I finally snagged good photos of Pi’s injured leg so I can understand what she’s got going on there. Below, here’s the outside and the inside of the leg. But there’s more to it.

Below, the photo on the left shows the morphology of her leg. In other words, it’s comparing her anatomy to yours, i.e. what would be the human equivalent. The white line is her thigh and calf. Quite similar to the human set up. The green line is pretty much one integrated, complicated ankle/foot thing. The human set up is way different, but also complicated. Her hooves would be your toes, nope… her hooves would be your toenails. The complexity of that ankle/foot set up helps deer jump, pivot, and spring around so well. I’m not certain whether the bony protuberance between the white calf line and the green “foot” line is an ankle bone or what, but it’s surely a joint of some kind. The photo on the right finally illustrates that what she’s missing is almost all of her ankle/foot area. You can match up the parts noted with arrows. The furry end of her truncated limb is the start of that furry patch with the scent gland near or in it. I always figured it was just some weird furry growth capping off a wound.

I’m not sure what that “different” furry patch is, beyond it being near some glands, but they all have it. First time I noticed it was on a fawn (below). And while we’re here, in that fawn photo, you can also really see how deer legs are built for cold. There is not much going on there in the leg near the ground, not near as much to keep warm as there is from the thighs on up.

▶ [Your goal]:
From the post about the injured deer leg, extract the passage between "I finally snagged" and "more to it.", inclusive.

▶ [Dataset content]:
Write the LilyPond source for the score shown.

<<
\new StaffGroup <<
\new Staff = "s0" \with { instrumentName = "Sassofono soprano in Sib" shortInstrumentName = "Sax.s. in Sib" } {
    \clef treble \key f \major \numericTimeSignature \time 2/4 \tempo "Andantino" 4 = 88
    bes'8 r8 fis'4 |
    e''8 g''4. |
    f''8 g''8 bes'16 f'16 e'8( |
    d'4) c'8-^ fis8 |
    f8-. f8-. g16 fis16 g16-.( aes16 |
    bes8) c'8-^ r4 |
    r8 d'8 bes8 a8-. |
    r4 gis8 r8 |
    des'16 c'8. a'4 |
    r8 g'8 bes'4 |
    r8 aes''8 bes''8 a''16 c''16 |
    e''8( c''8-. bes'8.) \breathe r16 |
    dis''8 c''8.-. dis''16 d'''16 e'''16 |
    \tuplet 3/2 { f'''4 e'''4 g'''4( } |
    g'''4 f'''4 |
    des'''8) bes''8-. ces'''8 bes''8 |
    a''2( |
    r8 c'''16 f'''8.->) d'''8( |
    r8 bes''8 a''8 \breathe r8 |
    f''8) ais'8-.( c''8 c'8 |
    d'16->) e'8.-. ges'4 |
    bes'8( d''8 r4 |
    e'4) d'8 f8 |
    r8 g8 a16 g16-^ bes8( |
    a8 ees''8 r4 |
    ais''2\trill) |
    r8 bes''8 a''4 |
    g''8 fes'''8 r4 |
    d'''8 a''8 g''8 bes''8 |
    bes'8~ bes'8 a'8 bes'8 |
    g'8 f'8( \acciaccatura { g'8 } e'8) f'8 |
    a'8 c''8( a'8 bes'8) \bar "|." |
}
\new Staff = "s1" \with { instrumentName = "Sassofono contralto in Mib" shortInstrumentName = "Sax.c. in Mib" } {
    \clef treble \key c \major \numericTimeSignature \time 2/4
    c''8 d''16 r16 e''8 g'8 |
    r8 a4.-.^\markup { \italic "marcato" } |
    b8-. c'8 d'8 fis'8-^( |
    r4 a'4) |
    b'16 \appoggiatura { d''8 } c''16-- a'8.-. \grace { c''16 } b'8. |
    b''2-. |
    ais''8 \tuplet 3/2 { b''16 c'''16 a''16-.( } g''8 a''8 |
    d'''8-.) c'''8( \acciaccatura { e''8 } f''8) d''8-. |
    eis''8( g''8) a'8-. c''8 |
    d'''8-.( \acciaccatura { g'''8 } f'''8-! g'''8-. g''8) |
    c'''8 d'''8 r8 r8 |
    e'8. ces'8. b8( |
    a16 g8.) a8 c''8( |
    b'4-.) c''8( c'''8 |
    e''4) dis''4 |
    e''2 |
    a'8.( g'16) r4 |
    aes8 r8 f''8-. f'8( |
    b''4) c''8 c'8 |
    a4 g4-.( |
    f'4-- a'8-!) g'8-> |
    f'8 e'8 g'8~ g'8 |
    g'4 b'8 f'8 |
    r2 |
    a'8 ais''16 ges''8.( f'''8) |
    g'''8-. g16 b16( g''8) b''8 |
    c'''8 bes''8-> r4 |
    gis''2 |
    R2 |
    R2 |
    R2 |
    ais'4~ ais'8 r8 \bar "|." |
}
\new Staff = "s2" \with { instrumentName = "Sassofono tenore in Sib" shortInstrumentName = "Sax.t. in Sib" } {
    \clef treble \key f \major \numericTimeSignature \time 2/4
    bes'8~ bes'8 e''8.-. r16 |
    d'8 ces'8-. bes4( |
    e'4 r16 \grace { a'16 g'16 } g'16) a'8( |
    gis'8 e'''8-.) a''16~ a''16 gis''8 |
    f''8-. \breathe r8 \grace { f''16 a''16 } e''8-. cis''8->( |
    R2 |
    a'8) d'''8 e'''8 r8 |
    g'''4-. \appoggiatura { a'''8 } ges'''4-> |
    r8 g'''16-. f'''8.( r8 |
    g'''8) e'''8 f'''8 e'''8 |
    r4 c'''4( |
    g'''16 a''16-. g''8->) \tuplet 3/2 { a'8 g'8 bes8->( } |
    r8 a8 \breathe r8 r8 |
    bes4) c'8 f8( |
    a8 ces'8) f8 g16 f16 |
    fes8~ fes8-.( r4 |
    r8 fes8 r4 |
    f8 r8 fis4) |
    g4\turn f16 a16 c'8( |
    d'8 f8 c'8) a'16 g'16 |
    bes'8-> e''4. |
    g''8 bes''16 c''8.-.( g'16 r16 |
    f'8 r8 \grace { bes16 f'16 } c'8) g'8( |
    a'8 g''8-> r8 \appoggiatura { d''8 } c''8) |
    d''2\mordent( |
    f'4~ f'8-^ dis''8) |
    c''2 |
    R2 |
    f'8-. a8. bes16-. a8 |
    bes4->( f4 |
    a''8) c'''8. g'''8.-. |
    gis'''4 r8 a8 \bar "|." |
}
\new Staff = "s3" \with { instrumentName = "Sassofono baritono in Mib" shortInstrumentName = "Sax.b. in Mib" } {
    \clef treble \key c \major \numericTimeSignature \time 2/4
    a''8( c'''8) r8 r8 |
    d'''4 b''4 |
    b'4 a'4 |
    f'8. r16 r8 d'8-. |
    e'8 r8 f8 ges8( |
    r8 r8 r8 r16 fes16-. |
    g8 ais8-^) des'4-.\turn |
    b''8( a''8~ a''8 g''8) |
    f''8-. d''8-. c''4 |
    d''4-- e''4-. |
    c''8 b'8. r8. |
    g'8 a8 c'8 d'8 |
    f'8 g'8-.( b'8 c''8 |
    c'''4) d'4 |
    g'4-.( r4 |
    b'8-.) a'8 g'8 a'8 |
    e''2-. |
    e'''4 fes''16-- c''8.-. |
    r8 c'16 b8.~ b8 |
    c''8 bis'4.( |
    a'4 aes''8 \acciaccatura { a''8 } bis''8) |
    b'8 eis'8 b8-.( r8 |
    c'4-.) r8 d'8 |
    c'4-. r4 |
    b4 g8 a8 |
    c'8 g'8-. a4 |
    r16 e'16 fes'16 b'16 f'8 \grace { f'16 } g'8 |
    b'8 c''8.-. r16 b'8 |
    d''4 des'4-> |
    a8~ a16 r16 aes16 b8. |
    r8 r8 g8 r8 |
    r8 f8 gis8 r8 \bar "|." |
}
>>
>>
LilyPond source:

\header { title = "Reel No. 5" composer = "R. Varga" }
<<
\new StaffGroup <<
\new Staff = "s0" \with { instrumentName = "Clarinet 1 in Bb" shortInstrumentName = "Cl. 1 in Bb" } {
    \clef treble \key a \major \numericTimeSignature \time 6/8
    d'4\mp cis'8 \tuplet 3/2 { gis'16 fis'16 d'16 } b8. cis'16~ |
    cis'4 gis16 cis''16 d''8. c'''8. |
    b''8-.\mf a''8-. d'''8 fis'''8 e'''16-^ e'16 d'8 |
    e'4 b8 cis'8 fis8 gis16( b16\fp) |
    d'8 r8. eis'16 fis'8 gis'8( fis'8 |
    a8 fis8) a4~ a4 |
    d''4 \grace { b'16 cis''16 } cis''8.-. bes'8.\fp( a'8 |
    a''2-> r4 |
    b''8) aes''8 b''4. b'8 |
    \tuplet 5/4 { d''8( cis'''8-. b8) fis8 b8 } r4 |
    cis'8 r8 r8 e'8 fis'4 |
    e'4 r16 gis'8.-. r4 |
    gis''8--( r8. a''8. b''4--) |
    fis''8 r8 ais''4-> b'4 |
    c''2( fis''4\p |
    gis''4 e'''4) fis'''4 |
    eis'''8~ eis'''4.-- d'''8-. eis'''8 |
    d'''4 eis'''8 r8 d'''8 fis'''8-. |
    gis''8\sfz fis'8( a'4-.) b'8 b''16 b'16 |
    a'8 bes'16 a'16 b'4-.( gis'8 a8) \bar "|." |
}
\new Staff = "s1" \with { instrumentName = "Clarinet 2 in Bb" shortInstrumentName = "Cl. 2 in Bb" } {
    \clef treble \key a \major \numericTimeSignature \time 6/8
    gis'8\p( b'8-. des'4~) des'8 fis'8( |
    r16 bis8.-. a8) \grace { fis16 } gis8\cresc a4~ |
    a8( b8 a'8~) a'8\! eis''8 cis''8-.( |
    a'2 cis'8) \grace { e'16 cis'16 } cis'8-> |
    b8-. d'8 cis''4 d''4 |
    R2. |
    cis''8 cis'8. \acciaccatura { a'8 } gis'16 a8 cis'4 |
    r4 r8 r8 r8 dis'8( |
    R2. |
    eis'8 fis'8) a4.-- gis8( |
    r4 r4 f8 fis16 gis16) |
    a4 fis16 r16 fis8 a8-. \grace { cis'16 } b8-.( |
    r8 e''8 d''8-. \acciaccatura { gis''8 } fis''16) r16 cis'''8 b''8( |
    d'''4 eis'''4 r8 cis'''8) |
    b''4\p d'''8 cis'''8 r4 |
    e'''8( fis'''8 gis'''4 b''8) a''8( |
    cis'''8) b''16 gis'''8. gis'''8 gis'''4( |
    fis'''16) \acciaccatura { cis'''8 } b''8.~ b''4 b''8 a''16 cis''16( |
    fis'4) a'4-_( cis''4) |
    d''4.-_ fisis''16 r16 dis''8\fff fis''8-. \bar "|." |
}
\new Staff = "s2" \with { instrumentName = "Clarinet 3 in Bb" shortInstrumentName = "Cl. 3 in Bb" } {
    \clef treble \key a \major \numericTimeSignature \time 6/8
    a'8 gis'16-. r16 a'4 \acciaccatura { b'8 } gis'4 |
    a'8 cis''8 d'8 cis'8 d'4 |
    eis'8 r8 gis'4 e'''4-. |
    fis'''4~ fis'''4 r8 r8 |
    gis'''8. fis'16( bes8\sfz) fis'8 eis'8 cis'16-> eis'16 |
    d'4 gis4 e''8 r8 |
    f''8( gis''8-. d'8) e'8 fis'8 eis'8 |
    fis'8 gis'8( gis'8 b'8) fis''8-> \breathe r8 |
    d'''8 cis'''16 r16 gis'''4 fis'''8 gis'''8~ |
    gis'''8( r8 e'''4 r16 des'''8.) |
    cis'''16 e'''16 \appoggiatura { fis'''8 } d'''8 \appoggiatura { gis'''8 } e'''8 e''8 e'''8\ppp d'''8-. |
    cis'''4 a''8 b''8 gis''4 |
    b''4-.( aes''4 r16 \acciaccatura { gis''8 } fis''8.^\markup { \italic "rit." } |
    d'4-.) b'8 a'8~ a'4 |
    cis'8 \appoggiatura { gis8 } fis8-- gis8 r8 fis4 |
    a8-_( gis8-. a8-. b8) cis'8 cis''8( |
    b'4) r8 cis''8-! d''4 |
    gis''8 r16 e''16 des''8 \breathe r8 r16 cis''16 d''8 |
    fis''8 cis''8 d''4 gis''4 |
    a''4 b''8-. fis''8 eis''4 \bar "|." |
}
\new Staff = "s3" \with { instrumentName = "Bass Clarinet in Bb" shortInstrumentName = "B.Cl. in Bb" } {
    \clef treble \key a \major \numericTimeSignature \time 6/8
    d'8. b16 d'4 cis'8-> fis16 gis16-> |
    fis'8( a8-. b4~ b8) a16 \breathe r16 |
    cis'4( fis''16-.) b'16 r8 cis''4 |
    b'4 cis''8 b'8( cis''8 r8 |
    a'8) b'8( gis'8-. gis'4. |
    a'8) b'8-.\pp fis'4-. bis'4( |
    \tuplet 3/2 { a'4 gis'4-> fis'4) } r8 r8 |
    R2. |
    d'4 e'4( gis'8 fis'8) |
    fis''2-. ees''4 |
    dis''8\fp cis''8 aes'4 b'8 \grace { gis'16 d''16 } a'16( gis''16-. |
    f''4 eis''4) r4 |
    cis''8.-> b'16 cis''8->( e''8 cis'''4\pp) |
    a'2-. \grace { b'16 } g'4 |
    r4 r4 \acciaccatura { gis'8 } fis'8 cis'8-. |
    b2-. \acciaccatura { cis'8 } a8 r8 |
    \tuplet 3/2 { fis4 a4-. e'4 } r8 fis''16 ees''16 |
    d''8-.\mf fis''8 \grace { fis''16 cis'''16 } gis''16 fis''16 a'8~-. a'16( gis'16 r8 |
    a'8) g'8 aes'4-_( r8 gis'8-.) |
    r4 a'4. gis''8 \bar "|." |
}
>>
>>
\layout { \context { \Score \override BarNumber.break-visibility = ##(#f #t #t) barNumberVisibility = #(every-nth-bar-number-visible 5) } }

▶ [Task solution]:
I finally snagged good photos of Pi’s injured leg so I can understand what she’s got going on there. Below, here’s the outside and the inside of the leg. But there’s more to it.